Show each line in the entries below that contains the string "file".
Content starts
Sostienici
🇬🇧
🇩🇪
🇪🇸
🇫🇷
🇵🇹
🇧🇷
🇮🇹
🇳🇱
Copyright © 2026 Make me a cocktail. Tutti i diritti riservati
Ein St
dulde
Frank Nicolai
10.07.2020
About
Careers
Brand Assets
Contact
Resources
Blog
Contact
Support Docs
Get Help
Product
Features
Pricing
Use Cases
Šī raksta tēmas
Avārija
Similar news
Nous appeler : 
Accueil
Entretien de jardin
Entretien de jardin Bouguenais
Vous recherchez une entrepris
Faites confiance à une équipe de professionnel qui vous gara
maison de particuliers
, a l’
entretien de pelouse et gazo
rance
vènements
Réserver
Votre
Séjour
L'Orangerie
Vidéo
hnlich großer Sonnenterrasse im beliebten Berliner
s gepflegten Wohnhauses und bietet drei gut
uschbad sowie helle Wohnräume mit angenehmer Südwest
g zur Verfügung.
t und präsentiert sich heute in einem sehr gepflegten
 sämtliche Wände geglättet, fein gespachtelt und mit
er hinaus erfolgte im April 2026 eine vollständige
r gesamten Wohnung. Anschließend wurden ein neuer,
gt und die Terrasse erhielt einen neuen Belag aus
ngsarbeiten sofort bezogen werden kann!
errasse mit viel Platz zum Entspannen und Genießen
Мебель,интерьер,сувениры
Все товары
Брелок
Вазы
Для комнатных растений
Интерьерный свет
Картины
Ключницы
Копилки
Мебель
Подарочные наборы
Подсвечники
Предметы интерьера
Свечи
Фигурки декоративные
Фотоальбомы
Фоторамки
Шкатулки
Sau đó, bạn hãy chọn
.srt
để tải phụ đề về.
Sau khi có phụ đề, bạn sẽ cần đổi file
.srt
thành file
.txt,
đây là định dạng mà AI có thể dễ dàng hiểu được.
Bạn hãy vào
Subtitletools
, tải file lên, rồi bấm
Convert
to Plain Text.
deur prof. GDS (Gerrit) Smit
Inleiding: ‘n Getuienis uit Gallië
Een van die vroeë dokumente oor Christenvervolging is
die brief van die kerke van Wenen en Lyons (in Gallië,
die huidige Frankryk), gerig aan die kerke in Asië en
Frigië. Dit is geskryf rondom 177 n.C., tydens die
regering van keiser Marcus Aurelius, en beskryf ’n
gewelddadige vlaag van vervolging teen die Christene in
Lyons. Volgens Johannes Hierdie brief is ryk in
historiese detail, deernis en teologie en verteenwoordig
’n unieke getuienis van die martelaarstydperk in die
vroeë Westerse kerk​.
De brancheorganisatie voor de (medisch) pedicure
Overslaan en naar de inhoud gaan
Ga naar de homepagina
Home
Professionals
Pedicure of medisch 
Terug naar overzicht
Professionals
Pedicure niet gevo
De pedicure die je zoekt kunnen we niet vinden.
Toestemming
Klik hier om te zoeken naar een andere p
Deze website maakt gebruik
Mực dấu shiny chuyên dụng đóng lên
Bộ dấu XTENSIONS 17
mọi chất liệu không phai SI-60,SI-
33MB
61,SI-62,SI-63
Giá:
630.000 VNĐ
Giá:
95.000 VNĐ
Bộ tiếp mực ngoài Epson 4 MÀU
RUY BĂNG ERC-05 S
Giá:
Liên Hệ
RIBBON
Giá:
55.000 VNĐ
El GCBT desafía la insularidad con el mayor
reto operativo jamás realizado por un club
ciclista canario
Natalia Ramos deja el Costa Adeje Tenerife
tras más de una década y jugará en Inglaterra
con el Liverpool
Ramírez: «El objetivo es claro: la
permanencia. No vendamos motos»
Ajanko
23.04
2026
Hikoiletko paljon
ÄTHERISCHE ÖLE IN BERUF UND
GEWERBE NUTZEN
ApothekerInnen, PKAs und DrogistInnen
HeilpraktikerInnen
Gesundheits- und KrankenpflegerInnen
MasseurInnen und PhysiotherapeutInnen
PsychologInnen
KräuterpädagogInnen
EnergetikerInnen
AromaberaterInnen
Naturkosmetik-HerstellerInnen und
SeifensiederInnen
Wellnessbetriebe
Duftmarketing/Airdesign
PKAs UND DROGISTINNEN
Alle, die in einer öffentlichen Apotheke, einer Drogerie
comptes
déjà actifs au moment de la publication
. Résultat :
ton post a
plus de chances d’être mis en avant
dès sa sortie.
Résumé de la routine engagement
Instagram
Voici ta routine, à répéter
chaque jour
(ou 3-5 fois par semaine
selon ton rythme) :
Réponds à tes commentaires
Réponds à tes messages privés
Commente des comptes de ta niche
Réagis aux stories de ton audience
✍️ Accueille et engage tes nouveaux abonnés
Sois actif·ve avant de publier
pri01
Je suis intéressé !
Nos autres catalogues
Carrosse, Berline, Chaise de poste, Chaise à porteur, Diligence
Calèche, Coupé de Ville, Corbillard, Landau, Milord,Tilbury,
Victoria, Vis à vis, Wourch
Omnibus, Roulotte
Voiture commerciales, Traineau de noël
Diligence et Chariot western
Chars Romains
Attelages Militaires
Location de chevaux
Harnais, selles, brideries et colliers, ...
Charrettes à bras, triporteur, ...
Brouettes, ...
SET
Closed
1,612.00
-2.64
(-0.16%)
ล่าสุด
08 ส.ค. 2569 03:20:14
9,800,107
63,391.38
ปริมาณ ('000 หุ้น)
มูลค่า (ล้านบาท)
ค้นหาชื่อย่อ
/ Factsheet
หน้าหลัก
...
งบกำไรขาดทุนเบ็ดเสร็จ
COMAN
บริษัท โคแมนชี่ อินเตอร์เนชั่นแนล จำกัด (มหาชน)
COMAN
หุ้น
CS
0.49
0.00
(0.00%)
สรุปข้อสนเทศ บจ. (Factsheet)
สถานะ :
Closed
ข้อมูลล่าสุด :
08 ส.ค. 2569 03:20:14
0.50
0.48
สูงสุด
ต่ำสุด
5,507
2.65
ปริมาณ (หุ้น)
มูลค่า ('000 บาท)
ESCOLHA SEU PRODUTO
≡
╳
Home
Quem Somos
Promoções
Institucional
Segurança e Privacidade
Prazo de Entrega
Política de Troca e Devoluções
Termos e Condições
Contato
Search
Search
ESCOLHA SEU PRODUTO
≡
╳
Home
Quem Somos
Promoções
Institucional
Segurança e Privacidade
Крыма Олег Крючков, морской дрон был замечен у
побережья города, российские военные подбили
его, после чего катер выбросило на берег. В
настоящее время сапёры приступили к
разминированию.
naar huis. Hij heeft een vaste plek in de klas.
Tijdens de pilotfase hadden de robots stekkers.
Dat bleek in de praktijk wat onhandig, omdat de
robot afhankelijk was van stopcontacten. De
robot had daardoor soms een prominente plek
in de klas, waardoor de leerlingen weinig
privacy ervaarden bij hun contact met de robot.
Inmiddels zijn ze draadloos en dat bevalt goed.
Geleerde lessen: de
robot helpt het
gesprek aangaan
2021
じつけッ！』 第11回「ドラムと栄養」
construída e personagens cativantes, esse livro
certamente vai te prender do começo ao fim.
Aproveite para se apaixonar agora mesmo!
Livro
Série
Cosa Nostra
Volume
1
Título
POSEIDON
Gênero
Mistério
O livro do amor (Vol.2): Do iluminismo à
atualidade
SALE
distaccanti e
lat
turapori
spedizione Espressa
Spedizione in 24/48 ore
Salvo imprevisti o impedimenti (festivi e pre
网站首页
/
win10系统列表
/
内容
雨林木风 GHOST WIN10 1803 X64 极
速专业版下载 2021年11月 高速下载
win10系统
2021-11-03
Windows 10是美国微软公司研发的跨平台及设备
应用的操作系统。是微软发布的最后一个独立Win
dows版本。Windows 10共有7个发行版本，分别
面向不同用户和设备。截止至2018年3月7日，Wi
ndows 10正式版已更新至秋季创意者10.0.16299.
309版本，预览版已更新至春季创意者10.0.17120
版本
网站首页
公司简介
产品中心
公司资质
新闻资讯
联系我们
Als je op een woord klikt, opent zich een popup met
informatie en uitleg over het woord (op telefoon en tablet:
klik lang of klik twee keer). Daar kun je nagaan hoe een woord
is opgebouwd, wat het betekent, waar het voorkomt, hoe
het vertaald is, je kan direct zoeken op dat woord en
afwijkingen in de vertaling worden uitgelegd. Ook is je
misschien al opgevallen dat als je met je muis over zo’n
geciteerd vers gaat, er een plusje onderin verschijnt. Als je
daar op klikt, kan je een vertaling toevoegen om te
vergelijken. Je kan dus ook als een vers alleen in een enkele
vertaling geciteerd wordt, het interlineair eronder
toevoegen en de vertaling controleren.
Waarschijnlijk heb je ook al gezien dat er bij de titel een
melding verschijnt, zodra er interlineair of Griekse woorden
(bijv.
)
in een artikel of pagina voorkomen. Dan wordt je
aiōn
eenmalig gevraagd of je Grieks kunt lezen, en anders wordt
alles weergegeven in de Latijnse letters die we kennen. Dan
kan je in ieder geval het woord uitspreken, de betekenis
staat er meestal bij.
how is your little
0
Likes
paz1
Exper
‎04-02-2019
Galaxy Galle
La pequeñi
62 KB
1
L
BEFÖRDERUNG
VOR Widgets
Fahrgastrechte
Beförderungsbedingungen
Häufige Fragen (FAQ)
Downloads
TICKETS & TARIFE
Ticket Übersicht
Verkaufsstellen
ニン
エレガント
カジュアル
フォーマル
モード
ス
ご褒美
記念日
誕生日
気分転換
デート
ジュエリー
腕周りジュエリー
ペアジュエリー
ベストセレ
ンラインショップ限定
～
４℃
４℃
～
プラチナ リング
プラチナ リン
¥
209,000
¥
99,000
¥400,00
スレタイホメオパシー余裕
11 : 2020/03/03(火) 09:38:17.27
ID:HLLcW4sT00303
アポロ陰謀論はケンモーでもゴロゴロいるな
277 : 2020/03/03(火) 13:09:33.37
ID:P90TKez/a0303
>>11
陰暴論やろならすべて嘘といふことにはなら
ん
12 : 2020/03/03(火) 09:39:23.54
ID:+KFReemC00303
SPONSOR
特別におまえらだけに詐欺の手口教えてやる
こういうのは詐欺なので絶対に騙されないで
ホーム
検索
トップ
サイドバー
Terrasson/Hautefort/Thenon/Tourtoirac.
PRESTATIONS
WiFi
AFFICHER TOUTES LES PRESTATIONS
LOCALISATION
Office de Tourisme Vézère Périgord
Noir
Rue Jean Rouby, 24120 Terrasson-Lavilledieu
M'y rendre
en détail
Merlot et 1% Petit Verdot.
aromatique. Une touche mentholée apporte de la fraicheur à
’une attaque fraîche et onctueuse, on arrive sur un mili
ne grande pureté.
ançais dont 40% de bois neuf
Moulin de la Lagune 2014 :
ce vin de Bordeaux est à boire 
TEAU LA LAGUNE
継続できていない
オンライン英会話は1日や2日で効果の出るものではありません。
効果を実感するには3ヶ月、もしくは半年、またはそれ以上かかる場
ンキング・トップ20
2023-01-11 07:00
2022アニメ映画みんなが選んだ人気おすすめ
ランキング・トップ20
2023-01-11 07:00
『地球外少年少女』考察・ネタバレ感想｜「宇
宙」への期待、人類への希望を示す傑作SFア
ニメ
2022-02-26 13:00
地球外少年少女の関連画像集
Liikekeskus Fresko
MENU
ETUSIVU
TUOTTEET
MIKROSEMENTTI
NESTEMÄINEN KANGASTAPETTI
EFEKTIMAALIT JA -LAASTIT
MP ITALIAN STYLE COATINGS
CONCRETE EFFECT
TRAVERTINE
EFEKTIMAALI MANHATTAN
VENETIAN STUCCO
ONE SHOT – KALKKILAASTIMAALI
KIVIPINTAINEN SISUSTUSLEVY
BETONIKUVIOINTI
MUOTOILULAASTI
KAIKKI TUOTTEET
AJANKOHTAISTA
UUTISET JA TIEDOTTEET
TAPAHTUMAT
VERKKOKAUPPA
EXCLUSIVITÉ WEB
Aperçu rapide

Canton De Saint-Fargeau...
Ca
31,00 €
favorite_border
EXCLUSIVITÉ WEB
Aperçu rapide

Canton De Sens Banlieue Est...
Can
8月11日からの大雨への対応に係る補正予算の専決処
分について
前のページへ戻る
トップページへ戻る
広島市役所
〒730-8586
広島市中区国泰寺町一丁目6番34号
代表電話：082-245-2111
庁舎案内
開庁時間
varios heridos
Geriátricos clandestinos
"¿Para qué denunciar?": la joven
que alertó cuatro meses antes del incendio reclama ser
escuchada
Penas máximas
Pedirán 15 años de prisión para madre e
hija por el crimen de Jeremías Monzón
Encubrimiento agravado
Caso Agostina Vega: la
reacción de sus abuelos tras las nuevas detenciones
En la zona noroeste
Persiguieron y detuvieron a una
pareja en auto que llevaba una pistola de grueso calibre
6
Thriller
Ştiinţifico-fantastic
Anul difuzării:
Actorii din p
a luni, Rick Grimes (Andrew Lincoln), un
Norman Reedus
Content ends
» **Reply to the exercise**:
Sau khi có phụ đề, bạn sẽ cần đổi file
thành file
, tải file lên, rồi bấm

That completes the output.